_Task prompt_
Reproduce the passage on Catalan independence starting at "This was a long" and ending at "own financial scandals.", and substitute "kickback" for "bribe".

_Extract_

    • Catalan independence has been brewing for a lot more time than since the economic crash. For many decades, politicians such as Jordi Pujol have worked to “catalanise” the people in the region, through language, education that portrays Spain as an oppressor, the distortion of history (for example, where the Spanish War of Succession is presented as a war against Catalunya) and mainstream media as propaganda (most notably TV3, where the heroes all speak Catalan, and the Villains always Spanish). Public funds were diverted to independence groups such as Assemblea and Omnium, and government funding for companies and in some cases jobs was often tied to support for the independence movement (for example, extremely pro-independence Villaweb).

      This was a long term political-power project, and it has failed mainly because it was forced in to acting on a unilateral declaration of independence many years too early, when there was no prospect of international support. The trigger was largely the emergence of back-pressure against “Catalanisation” from Madrid and the explosion of a number of financial scandals affecting prominent Catalan nationalist politicians (Pujol, but also numerous others including party wide scandals such as the 3% that the CIU were taking as a bribe in return for awarding construction contracts). Combined with public unrest at the economy, the politicians have been able to use the independence movement to deflect attention away from their own financial scandals.

_Record set_

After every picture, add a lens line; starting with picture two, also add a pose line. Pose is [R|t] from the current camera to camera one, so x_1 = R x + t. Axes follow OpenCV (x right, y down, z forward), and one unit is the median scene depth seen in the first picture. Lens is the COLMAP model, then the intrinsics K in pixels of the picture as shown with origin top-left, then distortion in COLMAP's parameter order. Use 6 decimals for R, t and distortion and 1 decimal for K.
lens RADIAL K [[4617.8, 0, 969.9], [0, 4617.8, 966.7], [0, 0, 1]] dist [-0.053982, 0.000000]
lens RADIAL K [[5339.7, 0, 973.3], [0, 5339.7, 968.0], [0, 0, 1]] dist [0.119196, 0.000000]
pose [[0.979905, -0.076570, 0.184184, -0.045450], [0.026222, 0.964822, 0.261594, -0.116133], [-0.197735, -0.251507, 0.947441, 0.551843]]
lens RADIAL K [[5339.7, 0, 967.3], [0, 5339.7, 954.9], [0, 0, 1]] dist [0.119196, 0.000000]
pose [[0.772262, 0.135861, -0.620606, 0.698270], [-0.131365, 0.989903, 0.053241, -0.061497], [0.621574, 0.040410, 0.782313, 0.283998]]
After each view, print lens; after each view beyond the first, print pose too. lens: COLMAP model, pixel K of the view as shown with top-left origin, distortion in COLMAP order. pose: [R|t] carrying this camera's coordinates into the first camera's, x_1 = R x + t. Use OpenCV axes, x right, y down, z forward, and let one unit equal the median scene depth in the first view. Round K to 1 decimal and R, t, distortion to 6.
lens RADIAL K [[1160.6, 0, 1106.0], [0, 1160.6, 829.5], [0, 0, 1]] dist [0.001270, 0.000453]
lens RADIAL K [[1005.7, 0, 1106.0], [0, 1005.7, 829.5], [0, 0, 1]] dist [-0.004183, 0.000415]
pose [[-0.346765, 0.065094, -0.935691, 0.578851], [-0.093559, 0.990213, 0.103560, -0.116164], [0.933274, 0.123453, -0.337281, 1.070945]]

_Answer space_
This was a long term political-power project, and it has failed mainly because it was forced in to acting on a unilateral declaration of independence many years too early, when there was no prospect of international support. The trigger was largely the emergence of back-pressure against “Catalanisation” from Madrid and the explosion of a number of financial scandals affecting prominent Catalan nationalist politicians (Pujol, but also numerous others including party wide scandals such as the 3% that the CIU were taking as a kickback in return for awarding construction contracts). Combined with public unrest at the economy, the politicians have been able to use the independence movement to deflect attention away from their own financial scandals.